• Supplied material
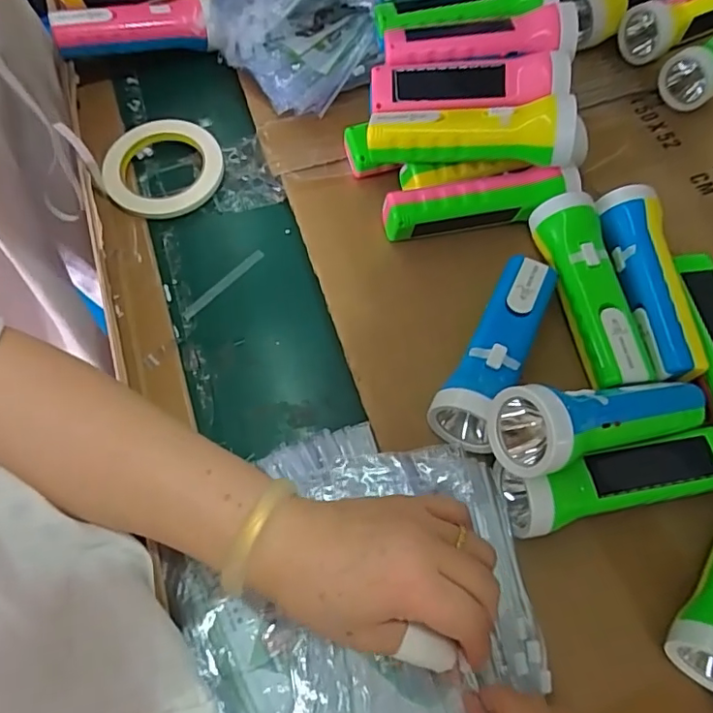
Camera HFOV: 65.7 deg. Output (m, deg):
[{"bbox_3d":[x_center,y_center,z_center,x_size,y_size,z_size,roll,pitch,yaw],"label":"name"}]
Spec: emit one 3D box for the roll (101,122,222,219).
[{"bbox_3d":[-0.184,-0.181,0.532,0.109,0.030,0.100,0,64,0],"label":"roll"}]

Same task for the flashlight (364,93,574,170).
[{"bbox_3d":[0.093,-0.184,0.452,0.160,0.056,0.042,7,64,4],"label":"flashlight"}]

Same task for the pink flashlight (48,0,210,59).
[{"bbox_3d":[-0.229,-0.344,0.576,0.155,0.047,0.048,-14,65,-6],"label":"pink flashlight"}]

• Goal of the exercise
Every line above should be printed again word for word, without its pictures.

• Task result
Camera HFOV: 65.7 deg. Output (m, deg):
[{"bbox_3d":[x_center,y_center,z_center,x_size,y_size,z_size,roll,pitch,yaw],"label":"name"}]
Spec: emit one 3D box for the roll (101,122,222,219).
[{"bbox_3d":[-0.184,-0.181,0.532,0.109,0.030,0.100,0,64,0],"label":"roll"}]

Same task for the flashlight (364,93,574,170).
[{"bbox_3d":[0.093,-0.184,0.452,0.160,0.056,0.042,7,64,4],"label":"flashlight"}]

Same task for the pink flashlight (48,0,210,59).
[{"bbox_3d":[-0.229,-0.344,0.576,0.155,0.047,0.048,-14,65,-6],"label":"pink flashlight"}]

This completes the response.